Despite Rebecca’s death, William didn’t go to the authorities. He kept on consulting with Mary, asking her about the failure of previous spells, and the cause of his wife’s death. He sent more things to the fictional Miss Blythe, including his late wife’s dresses. In one letter Miss Blythe complained that he had sent her a shabby dress, when she needed one fit for evening wear.  

Eventually William became so desperate for money that he opened the charms sewn into the mattress. These should have contained gold and guineas given to Mary. Inside were pennies, farthings and scrap paper. 

On 20 October 1808 William finally went to the authorities. They found various substances on Mary, including a white powder that turned out to be a corrosive form of mercury, which had been mixed into honey.  

Mary claimed William had given her the pot the night before her arrest, in an attempt to entrap her. The authorities did not believe her.  

She was taken to York Castle, where she was charged with the wilful murder of Rebecca Perigo.  

While in prison, Mary continued to serve as a cunning woman. She met a young woman prisoner who wanted to see her sweetheart. Mary told her that if she could get a sum of money, Mary would sew it into a charm to wear inside her stays. This, she said, would make the young man visit her. The young woman found the money, but the young man made no appearance, and the lass opened the charm to find her money had mysteriously vanished. The Governor of the prison got involved, and made Mary refund the sum she hadn’t already spent. The balance was paid by Mary’s friends. 

Mary was imprisoned in what was, at the time, the newest of York Castle’s buildings. We don’t know exactly where her cell was, but we know she would have walked in the exercise yard that is now Kirkgate, the museum’s Victorian Street, and she would have come to the chapel for Christian worship.  

While in prison, Mary wasn’t alone. We know from reports at the time that she was breastfeeding her youngest child, and the child stayed with her. It was usual for nursing infants to be kept in prison with their mothers.  

In the early nineteenth century, the court didn’t hear trials all year around. Instead, it met at certain times of the year, and prisoners awaiting trial had to wait until the next meeting for their case to be heard. This is why Mary was arrested in October 1808, but her case didn’t come to trial until March 1809.  

The trial was held in the Assize Court building, now the Crown Court, opposite the prison. It lasted 11 hours, and the jury only needed minutes to pronounce her guilty. She immediately declared she was 22 weeks pregnant. Pregnant women could ‘plead the belly’, which often led to a stay of execution and could lead to their sentences being reduced afterwards.  

As Mary was breastfeeding during her time in prison, it was unlikely that she was pregnant, but the judge had to take her claim seriously. He ordered a panel of matrons (married women) to be drawn from the women present – this was standard practice, as it was thought that married women who had given birth had the experience to assess whether another woman was pregnant. The women were ordered to inspect Mary’s body and see whether she was telling the truth. They concluded that she was not pregnant, and the judge sentenced her to be hanged. 

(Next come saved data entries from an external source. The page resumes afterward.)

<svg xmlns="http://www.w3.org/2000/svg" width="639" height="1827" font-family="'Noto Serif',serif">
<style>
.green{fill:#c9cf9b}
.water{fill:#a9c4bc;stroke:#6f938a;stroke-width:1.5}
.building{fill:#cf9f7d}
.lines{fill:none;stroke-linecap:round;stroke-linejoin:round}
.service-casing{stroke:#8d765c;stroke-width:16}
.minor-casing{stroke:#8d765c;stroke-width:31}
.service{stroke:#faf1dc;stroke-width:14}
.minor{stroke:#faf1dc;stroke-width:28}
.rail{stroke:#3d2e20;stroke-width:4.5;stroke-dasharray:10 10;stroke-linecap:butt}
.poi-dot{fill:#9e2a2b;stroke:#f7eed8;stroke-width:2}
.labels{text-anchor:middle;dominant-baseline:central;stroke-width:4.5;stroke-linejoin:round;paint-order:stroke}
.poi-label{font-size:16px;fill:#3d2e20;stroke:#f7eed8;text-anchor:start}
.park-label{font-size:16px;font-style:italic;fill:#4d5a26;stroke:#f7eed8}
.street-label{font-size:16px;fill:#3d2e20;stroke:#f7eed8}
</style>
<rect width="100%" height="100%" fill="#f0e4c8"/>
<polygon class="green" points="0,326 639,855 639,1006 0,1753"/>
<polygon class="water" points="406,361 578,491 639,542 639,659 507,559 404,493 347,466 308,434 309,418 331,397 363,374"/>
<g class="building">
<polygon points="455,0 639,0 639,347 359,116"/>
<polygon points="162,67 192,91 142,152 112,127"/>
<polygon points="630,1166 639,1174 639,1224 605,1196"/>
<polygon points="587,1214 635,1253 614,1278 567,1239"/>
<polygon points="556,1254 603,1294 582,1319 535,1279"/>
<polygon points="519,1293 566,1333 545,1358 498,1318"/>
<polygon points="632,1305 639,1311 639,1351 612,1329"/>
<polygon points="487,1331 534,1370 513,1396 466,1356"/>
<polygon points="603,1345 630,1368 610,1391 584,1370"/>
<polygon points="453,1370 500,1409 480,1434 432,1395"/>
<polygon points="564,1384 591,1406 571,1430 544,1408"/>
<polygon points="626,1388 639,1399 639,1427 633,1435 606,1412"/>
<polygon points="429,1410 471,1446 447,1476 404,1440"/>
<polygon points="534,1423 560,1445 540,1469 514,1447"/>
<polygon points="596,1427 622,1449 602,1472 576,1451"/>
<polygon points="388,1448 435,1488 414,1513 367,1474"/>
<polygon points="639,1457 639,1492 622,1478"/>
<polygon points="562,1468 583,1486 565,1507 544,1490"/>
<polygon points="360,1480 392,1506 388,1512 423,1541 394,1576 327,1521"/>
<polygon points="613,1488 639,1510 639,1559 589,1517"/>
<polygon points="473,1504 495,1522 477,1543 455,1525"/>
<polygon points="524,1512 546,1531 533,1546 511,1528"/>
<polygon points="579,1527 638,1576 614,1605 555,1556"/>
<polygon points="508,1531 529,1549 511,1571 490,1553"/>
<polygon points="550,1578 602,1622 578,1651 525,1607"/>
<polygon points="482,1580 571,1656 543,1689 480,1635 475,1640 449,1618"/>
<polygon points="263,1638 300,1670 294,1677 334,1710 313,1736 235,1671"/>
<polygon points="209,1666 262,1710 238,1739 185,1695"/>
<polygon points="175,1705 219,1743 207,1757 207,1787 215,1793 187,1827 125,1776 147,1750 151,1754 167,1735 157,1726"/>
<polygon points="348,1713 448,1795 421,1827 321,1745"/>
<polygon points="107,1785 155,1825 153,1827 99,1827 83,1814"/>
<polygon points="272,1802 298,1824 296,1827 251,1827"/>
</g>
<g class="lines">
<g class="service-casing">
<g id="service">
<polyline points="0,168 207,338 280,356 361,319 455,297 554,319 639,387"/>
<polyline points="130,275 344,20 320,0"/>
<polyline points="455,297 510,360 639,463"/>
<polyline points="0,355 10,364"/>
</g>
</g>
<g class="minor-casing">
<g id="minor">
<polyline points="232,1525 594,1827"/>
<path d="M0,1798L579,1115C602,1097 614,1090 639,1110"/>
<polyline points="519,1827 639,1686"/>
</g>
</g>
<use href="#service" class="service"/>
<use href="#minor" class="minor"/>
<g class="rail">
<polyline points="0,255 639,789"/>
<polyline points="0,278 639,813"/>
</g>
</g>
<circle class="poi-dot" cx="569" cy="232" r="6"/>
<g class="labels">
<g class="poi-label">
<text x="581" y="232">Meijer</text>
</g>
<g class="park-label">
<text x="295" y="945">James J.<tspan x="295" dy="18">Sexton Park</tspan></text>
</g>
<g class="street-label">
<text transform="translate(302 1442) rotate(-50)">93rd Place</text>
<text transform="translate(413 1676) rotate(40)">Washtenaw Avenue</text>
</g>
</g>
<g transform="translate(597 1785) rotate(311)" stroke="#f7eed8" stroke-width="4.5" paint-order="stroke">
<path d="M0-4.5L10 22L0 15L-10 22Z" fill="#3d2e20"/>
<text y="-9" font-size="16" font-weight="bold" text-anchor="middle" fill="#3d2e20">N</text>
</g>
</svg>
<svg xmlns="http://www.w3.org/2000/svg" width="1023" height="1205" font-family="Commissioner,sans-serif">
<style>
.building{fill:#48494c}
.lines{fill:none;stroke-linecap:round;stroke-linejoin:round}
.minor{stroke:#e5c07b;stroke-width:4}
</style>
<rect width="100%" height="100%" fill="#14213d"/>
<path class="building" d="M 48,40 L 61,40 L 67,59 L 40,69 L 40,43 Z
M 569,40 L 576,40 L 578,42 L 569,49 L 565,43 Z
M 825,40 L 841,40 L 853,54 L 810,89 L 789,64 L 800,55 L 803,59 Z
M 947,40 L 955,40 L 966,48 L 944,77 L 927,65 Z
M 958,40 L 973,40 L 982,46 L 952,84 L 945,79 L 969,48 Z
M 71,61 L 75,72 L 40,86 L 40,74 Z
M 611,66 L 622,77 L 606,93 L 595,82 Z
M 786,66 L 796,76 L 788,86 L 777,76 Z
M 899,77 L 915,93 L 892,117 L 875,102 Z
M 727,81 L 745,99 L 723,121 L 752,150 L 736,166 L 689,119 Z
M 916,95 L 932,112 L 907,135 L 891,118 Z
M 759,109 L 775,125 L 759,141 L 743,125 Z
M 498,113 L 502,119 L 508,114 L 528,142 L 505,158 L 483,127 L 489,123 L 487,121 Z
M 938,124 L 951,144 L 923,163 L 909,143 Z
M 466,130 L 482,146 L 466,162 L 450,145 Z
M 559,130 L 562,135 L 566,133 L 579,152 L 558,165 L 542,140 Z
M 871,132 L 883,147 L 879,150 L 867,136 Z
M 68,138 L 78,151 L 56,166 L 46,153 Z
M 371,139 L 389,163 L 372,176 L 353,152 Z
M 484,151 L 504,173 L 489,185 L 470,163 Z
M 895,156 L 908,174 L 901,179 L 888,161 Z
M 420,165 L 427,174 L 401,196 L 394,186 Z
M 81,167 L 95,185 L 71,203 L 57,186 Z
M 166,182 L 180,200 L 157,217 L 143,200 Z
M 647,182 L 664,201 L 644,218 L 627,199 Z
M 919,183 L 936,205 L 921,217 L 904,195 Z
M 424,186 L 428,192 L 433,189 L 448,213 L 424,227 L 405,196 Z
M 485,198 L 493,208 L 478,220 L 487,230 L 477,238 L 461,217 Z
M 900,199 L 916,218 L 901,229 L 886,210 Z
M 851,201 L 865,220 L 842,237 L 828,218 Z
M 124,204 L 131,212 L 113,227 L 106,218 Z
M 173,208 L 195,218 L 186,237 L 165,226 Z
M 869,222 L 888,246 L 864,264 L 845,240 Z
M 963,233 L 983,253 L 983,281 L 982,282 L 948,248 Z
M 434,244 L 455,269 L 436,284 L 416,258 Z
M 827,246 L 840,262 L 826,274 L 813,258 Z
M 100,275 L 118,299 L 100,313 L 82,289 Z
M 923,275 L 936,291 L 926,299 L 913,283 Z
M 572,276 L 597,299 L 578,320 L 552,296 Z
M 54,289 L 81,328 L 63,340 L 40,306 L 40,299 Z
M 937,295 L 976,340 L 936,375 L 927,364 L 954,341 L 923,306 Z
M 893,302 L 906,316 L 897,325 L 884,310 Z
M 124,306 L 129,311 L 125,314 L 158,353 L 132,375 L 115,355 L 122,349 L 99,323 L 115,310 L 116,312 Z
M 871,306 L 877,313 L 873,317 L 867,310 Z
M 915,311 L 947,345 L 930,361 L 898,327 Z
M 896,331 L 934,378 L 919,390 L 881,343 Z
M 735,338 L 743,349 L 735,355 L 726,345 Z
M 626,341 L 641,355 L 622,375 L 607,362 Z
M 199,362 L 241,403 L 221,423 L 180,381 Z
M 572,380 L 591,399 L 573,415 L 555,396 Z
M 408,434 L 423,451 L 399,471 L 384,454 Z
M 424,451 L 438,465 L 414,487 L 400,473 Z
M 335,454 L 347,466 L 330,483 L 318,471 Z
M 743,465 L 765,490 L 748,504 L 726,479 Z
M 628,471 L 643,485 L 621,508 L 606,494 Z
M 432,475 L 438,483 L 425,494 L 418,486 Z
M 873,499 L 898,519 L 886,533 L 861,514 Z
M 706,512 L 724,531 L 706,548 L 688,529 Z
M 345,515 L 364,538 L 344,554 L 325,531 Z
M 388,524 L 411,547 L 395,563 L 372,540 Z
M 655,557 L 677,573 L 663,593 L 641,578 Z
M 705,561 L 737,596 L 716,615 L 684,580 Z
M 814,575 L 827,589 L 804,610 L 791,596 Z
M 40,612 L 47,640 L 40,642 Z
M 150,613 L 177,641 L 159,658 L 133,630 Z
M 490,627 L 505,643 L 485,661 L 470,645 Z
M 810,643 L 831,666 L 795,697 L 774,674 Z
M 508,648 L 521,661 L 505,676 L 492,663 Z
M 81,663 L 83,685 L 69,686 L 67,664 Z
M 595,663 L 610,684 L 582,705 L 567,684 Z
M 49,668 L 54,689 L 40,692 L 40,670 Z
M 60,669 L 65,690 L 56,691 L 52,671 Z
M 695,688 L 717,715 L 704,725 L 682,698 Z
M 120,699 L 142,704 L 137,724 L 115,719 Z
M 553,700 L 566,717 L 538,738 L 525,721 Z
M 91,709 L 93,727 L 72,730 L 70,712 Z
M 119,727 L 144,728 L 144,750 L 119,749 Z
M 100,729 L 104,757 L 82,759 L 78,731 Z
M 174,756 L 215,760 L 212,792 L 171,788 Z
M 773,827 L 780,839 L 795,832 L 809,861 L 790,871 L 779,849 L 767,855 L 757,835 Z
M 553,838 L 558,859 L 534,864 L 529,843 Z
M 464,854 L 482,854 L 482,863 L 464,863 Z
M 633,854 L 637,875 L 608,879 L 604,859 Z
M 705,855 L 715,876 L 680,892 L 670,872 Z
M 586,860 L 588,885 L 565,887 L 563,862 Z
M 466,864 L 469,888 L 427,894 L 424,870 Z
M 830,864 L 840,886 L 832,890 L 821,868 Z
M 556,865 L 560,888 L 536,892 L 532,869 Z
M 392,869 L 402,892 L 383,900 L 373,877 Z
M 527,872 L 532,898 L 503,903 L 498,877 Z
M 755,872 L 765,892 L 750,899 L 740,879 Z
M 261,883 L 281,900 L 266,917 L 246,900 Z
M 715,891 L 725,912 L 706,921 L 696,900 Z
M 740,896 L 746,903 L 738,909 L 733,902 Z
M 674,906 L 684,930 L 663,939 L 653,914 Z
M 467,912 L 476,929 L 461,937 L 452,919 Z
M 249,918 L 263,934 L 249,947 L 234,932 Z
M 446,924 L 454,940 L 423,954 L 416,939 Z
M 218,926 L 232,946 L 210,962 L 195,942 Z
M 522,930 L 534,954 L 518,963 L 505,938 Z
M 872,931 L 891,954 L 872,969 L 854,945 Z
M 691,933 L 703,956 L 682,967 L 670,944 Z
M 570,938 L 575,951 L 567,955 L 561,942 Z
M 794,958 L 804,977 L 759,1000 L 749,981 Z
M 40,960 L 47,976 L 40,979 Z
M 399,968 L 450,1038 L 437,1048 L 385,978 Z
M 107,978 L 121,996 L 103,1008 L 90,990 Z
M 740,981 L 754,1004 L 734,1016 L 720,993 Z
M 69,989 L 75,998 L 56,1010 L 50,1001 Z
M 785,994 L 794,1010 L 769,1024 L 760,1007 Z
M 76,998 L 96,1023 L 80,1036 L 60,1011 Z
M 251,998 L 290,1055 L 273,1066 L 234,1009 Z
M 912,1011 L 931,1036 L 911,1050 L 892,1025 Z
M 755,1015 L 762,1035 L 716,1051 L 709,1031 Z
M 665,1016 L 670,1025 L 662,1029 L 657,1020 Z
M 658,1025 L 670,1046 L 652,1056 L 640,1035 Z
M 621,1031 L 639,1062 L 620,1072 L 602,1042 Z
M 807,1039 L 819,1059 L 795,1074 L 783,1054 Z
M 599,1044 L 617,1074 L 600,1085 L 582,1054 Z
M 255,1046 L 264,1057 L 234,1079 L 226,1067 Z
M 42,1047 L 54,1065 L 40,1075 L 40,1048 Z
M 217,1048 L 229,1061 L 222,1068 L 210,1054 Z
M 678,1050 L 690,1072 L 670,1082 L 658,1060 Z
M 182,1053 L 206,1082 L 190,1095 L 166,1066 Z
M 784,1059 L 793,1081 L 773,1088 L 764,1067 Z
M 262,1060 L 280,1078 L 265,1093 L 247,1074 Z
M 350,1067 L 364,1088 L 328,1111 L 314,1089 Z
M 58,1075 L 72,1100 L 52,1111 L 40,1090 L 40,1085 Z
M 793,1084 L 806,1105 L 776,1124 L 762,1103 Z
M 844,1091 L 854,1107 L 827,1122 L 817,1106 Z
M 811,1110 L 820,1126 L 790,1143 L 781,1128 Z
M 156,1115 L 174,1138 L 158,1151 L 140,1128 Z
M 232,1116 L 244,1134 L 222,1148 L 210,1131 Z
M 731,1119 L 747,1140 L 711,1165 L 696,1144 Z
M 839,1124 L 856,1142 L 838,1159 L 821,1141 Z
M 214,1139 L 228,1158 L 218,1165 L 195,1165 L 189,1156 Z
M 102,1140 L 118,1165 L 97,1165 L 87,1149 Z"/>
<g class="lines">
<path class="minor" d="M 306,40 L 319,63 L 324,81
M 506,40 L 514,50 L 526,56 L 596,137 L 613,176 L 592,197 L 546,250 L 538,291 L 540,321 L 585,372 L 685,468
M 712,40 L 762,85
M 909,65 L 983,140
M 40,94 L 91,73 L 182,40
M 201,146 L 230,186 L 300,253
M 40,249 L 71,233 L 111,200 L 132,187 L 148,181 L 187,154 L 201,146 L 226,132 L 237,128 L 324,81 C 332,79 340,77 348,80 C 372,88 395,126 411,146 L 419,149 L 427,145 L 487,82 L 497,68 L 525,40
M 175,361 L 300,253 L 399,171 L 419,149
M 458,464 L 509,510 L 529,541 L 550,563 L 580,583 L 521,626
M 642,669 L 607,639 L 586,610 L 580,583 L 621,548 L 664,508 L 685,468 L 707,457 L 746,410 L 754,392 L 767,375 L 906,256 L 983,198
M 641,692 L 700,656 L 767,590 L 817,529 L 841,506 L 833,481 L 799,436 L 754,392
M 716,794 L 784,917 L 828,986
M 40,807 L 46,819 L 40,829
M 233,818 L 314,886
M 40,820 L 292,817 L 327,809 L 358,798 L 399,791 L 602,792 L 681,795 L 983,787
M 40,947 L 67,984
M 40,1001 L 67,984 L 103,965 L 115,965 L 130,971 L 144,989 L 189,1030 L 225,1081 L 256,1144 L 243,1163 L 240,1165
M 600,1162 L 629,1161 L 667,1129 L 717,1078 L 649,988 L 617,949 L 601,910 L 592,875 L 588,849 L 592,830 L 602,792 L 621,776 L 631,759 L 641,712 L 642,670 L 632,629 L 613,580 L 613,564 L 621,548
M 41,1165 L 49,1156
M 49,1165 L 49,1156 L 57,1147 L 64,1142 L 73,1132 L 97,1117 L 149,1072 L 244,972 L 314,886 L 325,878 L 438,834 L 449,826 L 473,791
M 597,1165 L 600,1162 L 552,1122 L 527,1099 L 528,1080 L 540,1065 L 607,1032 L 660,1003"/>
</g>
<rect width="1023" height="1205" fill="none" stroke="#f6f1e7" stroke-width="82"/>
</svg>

Mary Bateman was hanged at the gallows overlooking St George’s Fields on 20 March 1809, three days after her trial. The day before her execution, she wrote to her family and admitted instances of fraud, but she went to her death denying her guilt at Rebecca Perigo’s murder.  

In the early nineteenth century, the bodies of executed criminals were routinely given to medical science. That crowd of 5000 people who came to witness Mary being hanged were joined by many people who lined the road from York to Leeds to watch her coffin on its journey from York Castle to Leeds General Infirmary. Her body was given to the surgeons for dissection. Hospital staff charged visitors 3d each to view her corpse. They made £30 from it, meaning 2700 people came to view her. A large portion of her skeleton was on display at the Thackray Medical Museum in Leeds until relatively recently.